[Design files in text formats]
###

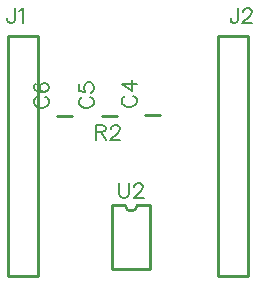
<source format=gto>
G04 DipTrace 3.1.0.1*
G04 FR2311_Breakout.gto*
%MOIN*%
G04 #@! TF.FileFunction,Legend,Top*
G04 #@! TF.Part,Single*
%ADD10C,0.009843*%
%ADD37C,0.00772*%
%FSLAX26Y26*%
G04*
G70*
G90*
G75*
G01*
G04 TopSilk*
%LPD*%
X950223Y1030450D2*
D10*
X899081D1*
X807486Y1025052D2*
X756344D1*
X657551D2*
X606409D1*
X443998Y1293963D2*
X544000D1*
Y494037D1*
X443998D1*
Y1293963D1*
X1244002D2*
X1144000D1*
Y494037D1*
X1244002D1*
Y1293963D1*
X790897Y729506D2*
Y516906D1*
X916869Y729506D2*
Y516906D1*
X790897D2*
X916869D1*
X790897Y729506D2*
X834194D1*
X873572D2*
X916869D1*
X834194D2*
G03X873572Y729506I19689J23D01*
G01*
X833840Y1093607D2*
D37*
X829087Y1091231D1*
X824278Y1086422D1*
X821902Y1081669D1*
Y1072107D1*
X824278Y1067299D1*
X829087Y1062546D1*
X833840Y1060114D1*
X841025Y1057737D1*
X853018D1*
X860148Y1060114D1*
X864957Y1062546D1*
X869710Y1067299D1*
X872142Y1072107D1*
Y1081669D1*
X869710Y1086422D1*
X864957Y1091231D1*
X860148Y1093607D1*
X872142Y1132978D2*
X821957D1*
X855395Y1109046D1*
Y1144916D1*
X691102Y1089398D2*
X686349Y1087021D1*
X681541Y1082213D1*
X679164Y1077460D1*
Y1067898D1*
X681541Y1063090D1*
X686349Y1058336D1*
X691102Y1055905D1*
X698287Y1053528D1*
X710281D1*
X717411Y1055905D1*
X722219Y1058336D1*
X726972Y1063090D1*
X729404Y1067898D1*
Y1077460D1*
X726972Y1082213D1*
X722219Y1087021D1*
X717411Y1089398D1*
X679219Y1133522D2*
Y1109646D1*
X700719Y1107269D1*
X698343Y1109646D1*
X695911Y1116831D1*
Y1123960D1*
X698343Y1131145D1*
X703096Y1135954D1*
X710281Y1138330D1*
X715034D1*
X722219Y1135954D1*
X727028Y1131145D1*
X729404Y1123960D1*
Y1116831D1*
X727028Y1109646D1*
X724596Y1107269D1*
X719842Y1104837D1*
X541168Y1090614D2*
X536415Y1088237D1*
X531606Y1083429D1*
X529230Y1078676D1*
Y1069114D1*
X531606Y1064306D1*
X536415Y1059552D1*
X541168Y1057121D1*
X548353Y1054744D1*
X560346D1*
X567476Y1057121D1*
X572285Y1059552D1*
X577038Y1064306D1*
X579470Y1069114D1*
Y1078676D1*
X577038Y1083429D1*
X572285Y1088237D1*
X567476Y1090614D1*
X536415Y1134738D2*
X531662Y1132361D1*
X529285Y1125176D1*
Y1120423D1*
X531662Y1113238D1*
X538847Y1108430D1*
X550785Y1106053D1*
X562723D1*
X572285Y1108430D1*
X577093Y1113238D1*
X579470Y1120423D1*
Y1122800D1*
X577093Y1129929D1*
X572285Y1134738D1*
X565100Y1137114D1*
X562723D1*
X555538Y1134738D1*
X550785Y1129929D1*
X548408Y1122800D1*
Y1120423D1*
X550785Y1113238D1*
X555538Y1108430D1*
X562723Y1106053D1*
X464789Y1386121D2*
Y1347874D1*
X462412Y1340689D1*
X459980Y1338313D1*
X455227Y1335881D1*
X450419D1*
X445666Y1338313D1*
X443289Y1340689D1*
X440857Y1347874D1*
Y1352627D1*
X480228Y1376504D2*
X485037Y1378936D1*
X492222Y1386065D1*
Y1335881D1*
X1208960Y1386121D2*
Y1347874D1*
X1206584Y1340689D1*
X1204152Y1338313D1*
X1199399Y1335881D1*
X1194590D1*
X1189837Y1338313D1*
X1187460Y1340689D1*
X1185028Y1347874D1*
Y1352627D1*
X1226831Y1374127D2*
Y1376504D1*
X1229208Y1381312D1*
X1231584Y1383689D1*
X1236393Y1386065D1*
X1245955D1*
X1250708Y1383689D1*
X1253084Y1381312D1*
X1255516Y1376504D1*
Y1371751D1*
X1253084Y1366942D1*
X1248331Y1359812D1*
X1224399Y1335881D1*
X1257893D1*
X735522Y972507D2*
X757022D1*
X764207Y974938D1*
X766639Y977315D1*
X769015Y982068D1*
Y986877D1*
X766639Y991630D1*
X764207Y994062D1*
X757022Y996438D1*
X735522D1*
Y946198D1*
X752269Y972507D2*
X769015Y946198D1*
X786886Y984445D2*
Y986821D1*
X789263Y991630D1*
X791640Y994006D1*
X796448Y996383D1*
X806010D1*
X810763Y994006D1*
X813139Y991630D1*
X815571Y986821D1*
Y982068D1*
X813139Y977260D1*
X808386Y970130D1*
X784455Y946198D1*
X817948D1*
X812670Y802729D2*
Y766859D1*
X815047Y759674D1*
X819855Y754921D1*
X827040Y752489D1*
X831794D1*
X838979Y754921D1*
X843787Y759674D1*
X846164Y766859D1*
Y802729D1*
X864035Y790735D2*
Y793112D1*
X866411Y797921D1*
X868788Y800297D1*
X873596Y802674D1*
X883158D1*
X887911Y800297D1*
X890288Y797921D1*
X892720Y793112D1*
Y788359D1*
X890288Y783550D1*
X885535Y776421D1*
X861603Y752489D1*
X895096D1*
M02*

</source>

###

» REQUIRED WORK
Keep the pictures out of your copy, and repeat every entry above exactly.

» YOUR RESPONSE
<source format=gto>
G04 DipTrace 3.1.0.1*
G04 FR2311_Breakout.gto*
%MOIN*%
G04 #@! TF.FileFunction,Legend,Top*
G04 #@! TF.Part,Single*
%ADD10C,0.009843*%
%ADD37C,0.00772*%
%FSLAX26Y26*%
G04*
G70*
G90*
G75*
G01*
G04 TopSilk*
%LPD*%
X950223Y1030450D2*
D10*
X899081D1*
X807486Y1025052D2*
X756344D1*
X657551D2*
X606409D1*
X443998Y1293963D2*
X544000D1*
Y494037D1*
X443998D1*
Y1293963D1*
X1244002D2*
X1144000D1*
Y494037D1*
X1244002D1*
Y1293963D1*
X790897Y729506D2*
Y516906D1*
X916869Y729506D2*
Y516906D1*
X790897D2*
X916869D1*
X790897Y729506D2*
X834194D1*
X873572D2*
X916869D1*
X834194D2*
G03X873572Y729506I19689J23D01*
G01*
X833840Y1093607D2*
D37*
X829087Y1091231D1*
X824278Y1086422D1*
X821902Y1081669D1*
Y1072107D1*
X824278Y1067299D1*
X829087Y1062546D1*
X833840Y1060114D1*
X841025Y1057737D1*
X853018D1*
X860148Y1060114D1*
X864957Y1062546D1*
X869710Y1067299D1*
X872142Y1072107D1*
Y1081669D1*
X869710Y1086422D1*
X864957Y1091231D1*
X860148Y1093607D1*
X872142Y1132978D2*
X821957D1*
X855395Y1109046D1*
Y1144916D1*
X691102Y1089398D2*
X686349Y1087021D1*
X681541Y1082213D1*
X679164Y1077460D1*
Y1067898D1*
X681541Y1063090D1*
X686349Y1058336D1*
X691102Y1055905D1*
X698287Y1053528D1*
X710281D1*
X717411Y1055905D1*
X722219Y1058336D1*
X726972Y1063090D1*
X729404Y1067898D1*
Y1077460D1*
X726972Y1082213D1*
X722219Y1087021D1*
X717411Y1089398D1*
X679219Y1133522D2*
Y1109646D1*
X700719Y1107269D1*
X698343Y1109646D1*
X695911Y1116831D1*
Y1123960D1*
X698343Y1131145D1*
X703096Y1135954D1*
X710281Y1138330D1*
X715034D1*
X722219Y1135954D1*
X727028Y1131145D1*
X729404Y1123960D1*
Y1116831D1*
X727028Y1109646D1*
X724596Y1107269D1*
X719842Y1104837D1*
X541168Y1090614D2*
X536415Y1088237D1*
X531606Y1083429D1*
X529230Y1078676D1*
Y1069114D1*
X531606Y1064306D1*
X536415Y1059552D1*
X541168Y1057121D1*
X548353Y1054744D1*
X560346D1*
X567476Y1057121D1*
X572285Y1059552D1*
X577038Y1064306D1*
X579470Y1069114D1*
Y1078676D1*
X577038Y1083429D1*
X572285Y1088237D1*
X567476Y1090614D1*
X536415Y1134738D2*
X531662Y1132361D1*
X529285Y1125176D1*
Y1120423D1*
X531662Y1113238D1*
X538847Y1108430D1*
X550785Y1106053D1*
X562723D1*
X572285Y1108430D1*
X577093Y1113238D1*
X579470Y1120423D1*
Y1122800D1*
X577093Y1129929D1*
X572285Y1134738D1*
X565100Y1137114D1*
X562723D1*
X555538Y1134738D1*
X550785Y1129929D1*
X548408Y1122800D1*
Y1120423D1*
X550785Y1113238D1*
X555538Y1108430D1*
X562723Y1106053D1*
X464789Y1386121D2*
Y1347874D1*
X462412Y1340689D1*
X459980Y1338313D1*
X455227Y1335881D1*
X450419D1*
X445666Y1338313D1*
X443289Y1340689D1*
X440857Y1347874D1*
Y1352627D1*
X480228Y1376504D2*
X485037Y1378936D1*
X492222Y1386065D1*
Y1335881D1*
X1208960Y1386121D2*
Y1347874D1*
X1206584Y1340689D1*
X1204152Y1338313D1*
X1199399Y1335881D1*
X1194590D1*
X1189837Y1338313D1*
X1187460Y1340689D1*
X1185028Y1347874D1*
Y1352627D1*
X1226831Y1374127D2*
Y1376504D1*
X1229208Y1381312D1*
X1231584Y1383689D1*
X1236393Y1386065D1*
X1245955D1*
X1250708Y1383689D1*
X1253084Y1381312D1*
X1255516Y1376504D1*
Y1371751D1*
X1253084Y1366942D1*
X1248331Y1359812D1*
X1224399Y1335881D1*
X1257893D1*
X735522Y972507D2*
X757022D1*
X764207Y974938D1*
X766639Y977315D1*
X769015Y982068D1*
Y986877D1*
X766639Y991630D1*
X764207Y994062D1*
X757022Y996438D1*
X735522D1*
Y946198D1*
X752269Y972507D2*
X769015Y946198D1*
X786886Y984445D2*
Y986821D1*
X789263Y991630D1*
X791640Y994006D1*
X796448Y996383D1*
X806010D1*
X810763Y994006D1*
X813139Y991630D1*
X815571Y986821D1*
Y982068D1*
X813139Y977260D1*
X808386Y970130D1*
X784455Y946198D1*
X817948D1*
X812670Y802729D2*
Y766859D1*
X815047Y759674D1*
X819855Y754921D1*
X827040Y752489D1*
X831794D1*
X838979Y754921D1*
X843787Y759674D1*
X846164Y766859D1*
Y802729D1*
X864035Y790735D2*
Y793112D1*
X866411Y797921D1*
X868788Y800297D1*
X873596Y802674D1*
X883158D1*
X887911Y800297D1*
X890288Y797921D1*
X892720Y793112D1*
Y788359D1*
X890288Y783550D1*
X885535Y776421D1*
X861603Y752489D1*
X895096D1*
M02*

</source>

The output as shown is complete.